Motion City Soundtrack reels in the tempo and arrangement to craft “TKO.” As a track, it sounds uncharacteristic for the group, but compelling and catchy regardless. The lyrics remain forced — Pierre tortures sixteen syllables from the word “out” – but the chorus evidences a subtle ear for arrangement. The drums nearly drop out of the track while the guitars launch a palm-muted attack from both sides and Pierre even pulls back his pipes on the first refrain. The resulting track has some compelling surfer-pop cred, despite its strange appearance on a Motion City Soundtrack album.
“I Can Feel You” also excels by the merit of its instrumentation. The bouncing, brooding guitar riff and pulsing drumbeat that open the track conjure Forget and Not Slow Down-era Relient k. The track’s bridge, specifically, stands out as a high point of the entire album. Motion City Soundtrack abandons their short, fast and twee approach for an ebbing vamp of oceanic proportions that drives the song for over three minutes.
Just as rapidly as they ventured into creative territory, Motion City Soundtrack unfortunately snaps back into their comfort zone. “Lose Control” plods through an utterly uninterested verse, only to tease what could have been a thrashing guitar-and-keyboard duo after the second refrain. Just as the guitar gets ready to tear through the track, the instruments drop back to a support role behind Pierre’s vocals. “Heavy Boots” features an opening that could’ve been lifted from any Motion City Soundtrack track from the Commit This to Memory period and the song never truly moves off of it.

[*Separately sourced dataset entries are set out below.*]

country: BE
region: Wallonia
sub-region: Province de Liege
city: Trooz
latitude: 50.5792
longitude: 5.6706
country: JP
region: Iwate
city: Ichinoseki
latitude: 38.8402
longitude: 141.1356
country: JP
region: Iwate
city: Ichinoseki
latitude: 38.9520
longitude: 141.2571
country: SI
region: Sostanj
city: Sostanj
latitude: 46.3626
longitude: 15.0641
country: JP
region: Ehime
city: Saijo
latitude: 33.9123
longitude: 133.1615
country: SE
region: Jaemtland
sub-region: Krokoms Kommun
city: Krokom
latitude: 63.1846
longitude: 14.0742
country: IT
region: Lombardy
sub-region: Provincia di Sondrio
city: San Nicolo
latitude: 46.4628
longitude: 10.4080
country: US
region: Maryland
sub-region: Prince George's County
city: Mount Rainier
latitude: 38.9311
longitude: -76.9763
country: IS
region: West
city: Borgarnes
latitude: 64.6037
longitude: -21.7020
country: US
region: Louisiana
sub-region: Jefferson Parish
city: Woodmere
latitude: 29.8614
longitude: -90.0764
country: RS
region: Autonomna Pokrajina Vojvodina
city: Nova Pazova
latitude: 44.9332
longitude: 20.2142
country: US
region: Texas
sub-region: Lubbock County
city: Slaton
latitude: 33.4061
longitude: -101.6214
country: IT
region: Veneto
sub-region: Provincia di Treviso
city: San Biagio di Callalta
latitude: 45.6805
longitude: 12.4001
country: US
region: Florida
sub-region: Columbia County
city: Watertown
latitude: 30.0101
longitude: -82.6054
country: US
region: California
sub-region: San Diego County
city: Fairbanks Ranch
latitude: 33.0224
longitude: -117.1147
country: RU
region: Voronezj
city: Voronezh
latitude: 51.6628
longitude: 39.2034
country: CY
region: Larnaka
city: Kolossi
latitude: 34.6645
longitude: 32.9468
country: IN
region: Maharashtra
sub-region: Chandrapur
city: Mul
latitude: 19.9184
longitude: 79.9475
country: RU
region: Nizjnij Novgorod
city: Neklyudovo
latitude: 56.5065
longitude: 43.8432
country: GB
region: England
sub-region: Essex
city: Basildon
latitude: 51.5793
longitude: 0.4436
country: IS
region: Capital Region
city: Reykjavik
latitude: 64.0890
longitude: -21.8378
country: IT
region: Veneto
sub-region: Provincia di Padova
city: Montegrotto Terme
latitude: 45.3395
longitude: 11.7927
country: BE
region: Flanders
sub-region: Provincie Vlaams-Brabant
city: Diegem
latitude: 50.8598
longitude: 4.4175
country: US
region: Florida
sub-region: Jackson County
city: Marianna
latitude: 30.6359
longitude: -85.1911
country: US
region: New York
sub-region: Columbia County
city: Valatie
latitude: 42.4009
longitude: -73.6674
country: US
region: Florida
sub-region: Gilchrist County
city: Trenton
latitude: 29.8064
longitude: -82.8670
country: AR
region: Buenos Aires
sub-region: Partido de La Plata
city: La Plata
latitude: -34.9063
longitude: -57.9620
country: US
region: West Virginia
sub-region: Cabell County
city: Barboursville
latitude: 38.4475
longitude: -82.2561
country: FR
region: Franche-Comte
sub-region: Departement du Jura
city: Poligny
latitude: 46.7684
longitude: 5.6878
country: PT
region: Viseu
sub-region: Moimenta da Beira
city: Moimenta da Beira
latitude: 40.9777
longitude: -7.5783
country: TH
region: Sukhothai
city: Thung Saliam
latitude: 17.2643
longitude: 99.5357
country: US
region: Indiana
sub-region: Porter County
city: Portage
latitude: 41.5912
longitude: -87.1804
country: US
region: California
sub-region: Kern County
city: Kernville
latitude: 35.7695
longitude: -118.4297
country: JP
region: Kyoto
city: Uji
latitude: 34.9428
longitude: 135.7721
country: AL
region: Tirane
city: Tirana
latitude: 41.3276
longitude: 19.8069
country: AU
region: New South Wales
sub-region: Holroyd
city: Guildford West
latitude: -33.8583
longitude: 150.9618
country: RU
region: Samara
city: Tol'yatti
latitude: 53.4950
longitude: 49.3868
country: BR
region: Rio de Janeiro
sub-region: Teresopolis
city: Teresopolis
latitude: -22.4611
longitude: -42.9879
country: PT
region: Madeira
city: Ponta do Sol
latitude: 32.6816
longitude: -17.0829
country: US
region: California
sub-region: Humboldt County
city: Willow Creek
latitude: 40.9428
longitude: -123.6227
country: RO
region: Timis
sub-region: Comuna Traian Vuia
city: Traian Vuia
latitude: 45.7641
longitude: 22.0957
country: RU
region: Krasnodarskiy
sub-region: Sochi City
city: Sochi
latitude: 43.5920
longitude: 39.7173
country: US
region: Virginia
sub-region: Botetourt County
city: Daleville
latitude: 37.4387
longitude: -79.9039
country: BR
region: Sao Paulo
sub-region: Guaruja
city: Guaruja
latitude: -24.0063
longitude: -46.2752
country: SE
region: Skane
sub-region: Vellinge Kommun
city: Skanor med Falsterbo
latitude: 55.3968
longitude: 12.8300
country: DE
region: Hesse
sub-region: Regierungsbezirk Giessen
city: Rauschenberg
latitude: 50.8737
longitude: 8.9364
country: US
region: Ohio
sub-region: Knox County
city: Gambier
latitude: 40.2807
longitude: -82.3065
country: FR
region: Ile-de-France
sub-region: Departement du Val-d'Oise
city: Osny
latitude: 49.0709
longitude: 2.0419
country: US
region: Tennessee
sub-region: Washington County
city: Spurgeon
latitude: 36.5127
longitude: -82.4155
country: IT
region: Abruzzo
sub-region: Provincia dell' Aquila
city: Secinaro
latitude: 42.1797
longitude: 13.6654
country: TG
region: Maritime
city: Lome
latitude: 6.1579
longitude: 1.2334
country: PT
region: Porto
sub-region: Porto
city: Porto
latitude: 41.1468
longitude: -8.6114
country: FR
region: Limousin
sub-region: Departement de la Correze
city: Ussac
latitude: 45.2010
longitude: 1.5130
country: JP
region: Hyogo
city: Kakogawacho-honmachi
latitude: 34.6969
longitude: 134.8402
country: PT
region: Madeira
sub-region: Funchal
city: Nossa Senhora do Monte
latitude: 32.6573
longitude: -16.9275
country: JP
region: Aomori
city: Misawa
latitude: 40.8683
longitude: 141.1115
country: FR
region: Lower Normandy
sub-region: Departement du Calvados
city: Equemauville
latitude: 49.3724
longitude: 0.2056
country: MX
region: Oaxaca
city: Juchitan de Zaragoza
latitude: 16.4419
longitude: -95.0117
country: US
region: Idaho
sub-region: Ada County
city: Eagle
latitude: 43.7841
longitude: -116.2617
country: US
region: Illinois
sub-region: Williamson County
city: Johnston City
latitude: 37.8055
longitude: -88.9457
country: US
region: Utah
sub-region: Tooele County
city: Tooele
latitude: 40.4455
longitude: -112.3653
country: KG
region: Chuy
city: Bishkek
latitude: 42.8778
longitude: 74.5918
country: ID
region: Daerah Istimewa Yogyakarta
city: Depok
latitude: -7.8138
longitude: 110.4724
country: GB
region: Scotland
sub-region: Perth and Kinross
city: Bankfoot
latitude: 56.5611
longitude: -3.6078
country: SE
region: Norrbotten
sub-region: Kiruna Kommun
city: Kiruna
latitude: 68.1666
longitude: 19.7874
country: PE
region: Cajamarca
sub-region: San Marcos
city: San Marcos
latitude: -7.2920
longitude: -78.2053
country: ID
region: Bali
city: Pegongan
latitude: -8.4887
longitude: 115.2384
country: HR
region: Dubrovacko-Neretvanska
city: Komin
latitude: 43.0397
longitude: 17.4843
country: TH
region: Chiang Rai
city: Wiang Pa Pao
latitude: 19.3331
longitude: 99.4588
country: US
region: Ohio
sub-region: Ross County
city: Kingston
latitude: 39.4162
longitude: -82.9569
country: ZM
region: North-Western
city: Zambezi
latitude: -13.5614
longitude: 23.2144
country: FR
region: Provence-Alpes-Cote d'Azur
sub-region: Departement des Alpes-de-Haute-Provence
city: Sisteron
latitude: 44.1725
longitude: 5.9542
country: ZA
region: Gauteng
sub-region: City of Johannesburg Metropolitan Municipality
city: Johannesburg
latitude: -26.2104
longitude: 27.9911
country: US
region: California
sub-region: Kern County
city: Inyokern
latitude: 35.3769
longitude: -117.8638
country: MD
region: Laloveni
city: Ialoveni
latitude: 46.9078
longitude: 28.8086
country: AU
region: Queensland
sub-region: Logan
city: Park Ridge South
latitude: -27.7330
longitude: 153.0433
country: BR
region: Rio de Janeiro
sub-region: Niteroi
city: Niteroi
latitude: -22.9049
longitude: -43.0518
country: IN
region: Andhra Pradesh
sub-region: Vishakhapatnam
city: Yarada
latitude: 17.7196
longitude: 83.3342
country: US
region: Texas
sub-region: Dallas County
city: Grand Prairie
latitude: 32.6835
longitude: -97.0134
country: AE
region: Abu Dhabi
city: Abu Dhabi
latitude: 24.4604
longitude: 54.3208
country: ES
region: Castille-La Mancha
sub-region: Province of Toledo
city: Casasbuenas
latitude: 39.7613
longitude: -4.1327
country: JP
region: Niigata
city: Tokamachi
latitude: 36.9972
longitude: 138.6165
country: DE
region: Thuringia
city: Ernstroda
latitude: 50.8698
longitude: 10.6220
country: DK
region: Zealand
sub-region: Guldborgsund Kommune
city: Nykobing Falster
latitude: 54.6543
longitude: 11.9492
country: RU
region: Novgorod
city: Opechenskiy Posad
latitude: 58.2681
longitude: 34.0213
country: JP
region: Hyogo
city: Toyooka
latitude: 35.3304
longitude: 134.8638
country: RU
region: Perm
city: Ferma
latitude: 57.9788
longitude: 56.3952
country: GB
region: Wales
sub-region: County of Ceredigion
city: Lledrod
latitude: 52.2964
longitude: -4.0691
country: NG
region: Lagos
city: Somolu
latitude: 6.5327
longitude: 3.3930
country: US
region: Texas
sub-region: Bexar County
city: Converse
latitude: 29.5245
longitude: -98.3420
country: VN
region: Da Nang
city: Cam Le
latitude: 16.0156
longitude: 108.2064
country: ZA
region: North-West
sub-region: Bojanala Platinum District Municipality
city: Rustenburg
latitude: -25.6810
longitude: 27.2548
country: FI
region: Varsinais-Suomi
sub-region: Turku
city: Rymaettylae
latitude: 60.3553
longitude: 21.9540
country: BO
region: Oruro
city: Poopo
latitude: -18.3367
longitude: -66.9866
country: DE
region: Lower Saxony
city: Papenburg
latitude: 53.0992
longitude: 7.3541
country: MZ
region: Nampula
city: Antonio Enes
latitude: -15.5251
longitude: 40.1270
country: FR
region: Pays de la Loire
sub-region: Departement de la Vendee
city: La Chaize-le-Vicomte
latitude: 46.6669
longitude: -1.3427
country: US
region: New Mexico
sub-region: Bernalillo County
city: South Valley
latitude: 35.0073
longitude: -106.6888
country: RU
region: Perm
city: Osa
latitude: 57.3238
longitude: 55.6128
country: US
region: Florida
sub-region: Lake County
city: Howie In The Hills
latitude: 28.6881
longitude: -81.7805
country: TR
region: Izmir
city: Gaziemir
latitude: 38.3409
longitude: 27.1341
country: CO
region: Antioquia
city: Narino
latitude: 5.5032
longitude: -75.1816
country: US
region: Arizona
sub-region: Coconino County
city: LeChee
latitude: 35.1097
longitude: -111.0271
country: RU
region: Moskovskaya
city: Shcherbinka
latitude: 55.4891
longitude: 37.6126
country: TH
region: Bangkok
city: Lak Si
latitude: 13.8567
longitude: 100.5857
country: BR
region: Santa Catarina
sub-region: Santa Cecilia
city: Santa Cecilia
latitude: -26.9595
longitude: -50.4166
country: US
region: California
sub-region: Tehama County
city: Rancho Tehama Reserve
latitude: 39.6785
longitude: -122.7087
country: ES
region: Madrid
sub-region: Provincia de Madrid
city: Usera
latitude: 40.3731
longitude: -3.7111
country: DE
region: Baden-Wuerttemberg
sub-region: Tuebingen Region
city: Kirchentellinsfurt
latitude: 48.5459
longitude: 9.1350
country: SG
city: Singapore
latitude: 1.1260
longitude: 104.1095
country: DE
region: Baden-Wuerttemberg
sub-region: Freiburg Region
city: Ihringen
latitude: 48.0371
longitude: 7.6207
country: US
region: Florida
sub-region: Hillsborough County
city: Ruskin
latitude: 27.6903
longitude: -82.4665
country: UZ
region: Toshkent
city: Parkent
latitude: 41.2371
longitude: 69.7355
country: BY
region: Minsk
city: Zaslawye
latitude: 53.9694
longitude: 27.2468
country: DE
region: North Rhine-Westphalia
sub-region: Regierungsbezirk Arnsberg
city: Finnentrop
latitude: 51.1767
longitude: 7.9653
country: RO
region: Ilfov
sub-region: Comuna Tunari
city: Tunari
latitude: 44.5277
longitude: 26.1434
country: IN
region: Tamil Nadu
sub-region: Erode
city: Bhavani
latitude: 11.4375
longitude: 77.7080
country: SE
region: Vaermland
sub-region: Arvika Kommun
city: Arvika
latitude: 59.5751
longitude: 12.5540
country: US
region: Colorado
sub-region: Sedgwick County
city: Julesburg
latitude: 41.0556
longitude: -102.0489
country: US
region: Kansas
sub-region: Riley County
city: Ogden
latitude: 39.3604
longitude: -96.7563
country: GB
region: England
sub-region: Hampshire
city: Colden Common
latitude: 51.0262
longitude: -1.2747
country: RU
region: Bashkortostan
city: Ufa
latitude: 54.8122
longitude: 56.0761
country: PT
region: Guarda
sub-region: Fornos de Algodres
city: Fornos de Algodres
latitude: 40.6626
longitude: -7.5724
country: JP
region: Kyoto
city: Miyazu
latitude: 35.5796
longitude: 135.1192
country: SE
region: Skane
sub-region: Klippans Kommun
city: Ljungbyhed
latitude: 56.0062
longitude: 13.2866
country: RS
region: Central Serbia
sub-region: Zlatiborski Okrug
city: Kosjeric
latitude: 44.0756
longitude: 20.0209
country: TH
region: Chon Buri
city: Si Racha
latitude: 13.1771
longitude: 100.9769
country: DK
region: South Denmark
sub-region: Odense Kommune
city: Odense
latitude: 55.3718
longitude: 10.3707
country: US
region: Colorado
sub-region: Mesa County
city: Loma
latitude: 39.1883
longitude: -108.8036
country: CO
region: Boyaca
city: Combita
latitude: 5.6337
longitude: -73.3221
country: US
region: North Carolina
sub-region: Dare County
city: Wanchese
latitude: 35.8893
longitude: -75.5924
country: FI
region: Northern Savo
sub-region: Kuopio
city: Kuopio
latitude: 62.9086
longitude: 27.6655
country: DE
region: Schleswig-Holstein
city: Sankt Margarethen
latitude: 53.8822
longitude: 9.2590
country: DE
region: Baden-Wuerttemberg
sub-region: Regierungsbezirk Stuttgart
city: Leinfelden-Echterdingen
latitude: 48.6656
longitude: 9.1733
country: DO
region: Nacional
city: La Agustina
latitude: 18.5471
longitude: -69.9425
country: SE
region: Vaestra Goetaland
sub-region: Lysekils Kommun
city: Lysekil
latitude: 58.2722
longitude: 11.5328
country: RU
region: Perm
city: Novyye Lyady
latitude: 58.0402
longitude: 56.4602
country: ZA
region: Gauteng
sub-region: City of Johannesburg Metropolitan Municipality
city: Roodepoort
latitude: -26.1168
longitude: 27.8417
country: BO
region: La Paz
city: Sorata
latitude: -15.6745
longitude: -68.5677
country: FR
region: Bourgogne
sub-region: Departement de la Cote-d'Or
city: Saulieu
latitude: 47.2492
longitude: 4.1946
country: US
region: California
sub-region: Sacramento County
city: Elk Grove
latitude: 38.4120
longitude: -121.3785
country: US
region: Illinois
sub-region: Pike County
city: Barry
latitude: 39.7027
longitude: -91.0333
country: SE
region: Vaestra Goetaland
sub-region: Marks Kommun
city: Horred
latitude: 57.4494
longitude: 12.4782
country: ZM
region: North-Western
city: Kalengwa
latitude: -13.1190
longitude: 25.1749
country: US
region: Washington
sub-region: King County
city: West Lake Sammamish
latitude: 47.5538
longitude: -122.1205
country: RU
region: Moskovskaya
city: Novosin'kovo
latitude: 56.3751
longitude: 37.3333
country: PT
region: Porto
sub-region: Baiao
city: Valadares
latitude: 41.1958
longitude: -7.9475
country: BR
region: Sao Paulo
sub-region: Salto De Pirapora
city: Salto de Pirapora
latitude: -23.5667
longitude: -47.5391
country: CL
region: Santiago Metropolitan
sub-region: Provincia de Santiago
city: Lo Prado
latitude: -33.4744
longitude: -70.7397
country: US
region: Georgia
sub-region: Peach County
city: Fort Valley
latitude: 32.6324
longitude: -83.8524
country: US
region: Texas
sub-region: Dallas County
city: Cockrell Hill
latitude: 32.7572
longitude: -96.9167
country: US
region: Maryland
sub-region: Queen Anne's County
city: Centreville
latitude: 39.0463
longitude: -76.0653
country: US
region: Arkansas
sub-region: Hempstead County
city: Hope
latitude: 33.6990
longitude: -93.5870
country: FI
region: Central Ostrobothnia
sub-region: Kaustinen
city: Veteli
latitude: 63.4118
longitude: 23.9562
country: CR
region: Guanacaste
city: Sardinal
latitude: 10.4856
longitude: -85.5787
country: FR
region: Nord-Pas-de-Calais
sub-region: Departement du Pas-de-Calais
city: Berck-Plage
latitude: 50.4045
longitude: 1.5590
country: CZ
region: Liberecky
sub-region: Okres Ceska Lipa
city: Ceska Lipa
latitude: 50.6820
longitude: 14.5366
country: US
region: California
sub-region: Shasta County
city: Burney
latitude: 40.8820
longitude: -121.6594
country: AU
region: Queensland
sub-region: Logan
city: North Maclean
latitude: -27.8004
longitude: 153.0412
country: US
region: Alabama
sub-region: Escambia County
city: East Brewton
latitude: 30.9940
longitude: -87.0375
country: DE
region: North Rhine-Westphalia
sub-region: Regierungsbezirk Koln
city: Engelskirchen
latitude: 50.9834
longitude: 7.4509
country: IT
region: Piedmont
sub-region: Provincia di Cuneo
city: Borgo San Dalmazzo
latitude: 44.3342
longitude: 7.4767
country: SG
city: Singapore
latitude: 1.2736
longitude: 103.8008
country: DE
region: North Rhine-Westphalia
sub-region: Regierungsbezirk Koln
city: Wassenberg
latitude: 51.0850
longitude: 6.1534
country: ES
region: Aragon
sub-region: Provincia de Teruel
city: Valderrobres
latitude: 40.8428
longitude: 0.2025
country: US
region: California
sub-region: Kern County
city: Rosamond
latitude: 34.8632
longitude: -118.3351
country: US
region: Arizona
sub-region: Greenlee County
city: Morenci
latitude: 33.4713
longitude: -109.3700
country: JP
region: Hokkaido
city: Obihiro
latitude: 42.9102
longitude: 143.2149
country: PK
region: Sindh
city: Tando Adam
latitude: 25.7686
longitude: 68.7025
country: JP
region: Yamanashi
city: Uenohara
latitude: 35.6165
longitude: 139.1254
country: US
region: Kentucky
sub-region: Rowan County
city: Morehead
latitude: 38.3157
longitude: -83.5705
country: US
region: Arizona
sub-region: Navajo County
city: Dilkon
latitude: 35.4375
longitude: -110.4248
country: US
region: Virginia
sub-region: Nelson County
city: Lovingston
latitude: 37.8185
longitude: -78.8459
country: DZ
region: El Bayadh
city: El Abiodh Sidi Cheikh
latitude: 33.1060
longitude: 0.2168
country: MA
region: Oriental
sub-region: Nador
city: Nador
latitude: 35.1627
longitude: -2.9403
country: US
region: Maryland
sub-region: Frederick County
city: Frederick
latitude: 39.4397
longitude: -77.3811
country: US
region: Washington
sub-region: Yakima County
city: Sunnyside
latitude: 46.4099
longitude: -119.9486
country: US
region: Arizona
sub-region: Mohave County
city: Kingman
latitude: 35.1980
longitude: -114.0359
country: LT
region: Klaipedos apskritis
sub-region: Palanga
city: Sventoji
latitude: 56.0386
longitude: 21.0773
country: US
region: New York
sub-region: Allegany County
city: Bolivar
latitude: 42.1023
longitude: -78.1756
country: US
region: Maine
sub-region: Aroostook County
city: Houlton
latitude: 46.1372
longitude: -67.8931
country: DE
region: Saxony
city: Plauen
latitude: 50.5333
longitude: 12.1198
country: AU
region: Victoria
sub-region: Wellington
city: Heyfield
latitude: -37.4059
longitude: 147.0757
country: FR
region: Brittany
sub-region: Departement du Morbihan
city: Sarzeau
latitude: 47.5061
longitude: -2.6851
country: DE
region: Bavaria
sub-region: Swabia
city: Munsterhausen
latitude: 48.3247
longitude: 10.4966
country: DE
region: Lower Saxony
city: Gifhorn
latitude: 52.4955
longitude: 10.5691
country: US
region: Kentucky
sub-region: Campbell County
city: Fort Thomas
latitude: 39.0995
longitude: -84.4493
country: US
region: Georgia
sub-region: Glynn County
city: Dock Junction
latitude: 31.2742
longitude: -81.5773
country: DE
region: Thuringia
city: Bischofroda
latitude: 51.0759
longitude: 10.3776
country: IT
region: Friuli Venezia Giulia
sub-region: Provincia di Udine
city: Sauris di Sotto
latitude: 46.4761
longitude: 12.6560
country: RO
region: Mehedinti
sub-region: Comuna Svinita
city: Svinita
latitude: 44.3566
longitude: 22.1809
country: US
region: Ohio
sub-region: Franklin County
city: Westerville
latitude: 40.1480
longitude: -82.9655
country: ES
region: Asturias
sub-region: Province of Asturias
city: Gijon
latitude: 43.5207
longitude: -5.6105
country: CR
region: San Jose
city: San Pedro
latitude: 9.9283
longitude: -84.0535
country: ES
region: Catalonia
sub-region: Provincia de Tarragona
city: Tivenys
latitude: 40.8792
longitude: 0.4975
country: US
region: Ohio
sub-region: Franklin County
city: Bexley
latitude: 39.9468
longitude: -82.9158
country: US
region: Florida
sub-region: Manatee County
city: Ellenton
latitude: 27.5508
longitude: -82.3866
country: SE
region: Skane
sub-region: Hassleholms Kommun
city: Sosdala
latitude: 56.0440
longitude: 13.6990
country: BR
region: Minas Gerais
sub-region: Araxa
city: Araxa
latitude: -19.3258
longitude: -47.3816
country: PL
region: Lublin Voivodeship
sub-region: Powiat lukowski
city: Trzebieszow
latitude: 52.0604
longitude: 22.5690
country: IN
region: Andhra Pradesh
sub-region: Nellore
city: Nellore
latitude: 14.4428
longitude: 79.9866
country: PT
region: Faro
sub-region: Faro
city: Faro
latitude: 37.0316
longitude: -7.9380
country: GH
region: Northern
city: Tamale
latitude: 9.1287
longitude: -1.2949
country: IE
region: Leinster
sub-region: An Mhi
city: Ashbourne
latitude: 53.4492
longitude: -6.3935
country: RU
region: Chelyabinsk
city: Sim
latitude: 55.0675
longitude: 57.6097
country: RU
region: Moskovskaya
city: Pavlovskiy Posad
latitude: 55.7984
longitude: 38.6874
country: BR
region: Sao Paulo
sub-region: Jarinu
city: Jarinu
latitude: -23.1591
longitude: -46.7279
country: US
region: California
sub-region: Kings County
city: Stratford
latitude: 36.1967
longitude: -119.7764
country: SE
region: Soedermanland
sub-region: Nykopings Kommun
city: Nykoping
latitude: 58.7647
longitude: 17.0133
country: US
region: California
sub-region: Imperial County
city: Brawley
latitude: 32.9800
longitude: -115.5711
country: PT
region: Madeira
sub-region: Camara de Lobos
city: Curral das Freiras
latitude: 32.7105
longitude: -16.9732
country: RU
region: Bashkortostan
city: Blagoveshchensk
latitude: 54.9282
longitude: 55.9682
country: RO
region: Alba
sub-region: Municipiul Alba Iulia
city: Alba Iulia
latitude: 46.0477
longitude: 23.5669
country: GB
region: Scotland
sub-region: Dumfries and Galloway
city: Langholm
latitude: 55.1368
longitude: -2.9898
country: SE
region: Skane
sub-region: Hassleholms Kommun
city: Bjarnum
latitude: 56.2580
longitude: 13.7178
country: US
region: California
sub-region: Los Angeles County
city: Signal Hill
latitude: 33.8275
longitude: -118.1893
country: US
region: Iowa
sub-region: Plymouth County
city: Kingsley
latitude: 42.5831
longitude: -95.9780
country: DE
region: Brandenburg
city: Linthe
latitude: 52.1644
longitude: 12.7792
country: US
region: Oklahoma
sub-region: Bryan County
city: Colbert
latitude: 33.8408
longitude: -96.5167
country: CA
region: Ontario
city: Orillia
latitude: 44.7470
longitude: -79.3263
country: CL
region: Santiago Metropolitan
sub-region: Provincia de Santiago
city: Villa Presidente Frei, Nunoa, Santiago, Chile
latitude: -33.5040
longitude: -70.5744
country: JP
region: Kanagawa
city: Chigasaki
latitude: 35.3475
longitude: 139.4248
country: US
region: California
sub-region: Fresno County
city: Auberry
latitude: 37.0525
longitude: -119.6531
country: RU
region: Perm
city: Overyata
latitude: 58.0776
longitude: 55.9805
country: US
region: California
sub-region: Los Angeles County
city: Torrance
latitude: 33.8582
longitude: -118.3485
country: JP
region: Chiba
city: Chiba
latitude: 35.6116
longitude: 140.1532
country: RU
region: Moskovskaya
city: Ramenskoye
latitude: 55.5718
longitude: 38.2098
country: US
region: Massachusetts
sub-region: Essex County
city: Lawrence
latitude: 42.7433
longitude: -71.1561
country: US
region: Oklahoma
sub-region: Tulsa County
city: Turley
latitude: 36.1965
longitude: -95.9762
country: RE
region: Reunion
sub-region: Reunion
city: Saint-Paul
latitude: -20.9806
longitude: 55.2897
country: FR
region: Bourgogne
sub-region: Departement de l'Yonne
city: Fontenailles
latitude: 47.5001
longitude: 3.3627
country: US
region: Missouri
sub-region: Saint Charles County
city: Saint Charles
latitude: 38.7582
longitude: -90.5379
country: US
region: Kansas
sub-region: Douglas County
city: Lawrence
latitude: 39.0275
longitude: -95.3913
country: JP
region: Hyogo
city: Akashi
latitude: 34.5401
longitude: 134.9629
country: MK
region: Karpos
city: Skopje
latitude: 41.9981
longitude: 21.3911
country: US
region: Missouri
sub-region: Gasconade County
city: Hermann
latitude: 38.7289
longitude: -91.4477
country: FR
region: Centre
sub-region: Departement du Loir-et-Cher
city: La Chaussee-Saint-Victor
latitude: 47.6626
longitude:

“It’s a Pleasure to Meet You” dredges the absolute bottom of the album. Over a saccharine and jarring chord progression, Pierre layers meaningless encouragement and juvenile cliché. The title lyric plays like a non sequitur after the preceding line: “We’ve all had our battles with darkness and shadows/It’s a pleasure to meet you.” A pop-punk bad commending a faceless listener for their perseverance panders just as much as any boy-band telling a listener that she doesn’t know her true beauty. A decade later, the intelligent but unpretentious lyrics that drove I Am the Movie andCommit This to Memory have entirely disappeared. “Over It” slightly breaks up Panic Stations’ mediocre second half with an overdriven, guitar-heavy chorus and great drumming from recent recruit and former Saves the Day drummer Claudio Rivera.
Panic Stations’ last track — “Days Will Run Away” —however, sums up the repressed heart of the album: a love letter to the dying scene. Fall Out Boy is making pop hits, Panic! At the Disco is making pop hits, Brand New is making indie rock. It rings all too true and way, way too sad when Pierre admits, “Saw the whole scene slowly dissolve/Nobody wins.” It is hard to write about Motion City Soundtrack without writing nostalgically. I was in the fourth grade when Commit This to Memory came out, younger even when I Am the Movie brought us “Don’t Call It a Comeback” and “The Future Freaks Me Out.” Motion City Soundtrack’s refusal to leave pop punk for more creative territory or reclaim their hardcore-inspired, smart-aleck roots left them holding the bag of played-out tropes and cloying lyrics. Their next release, if one ever comes, will hopefully take up the wistfulness of “Days Will Run Away” and spin it into the dark, mature album Motion City Soundtrack may have in them.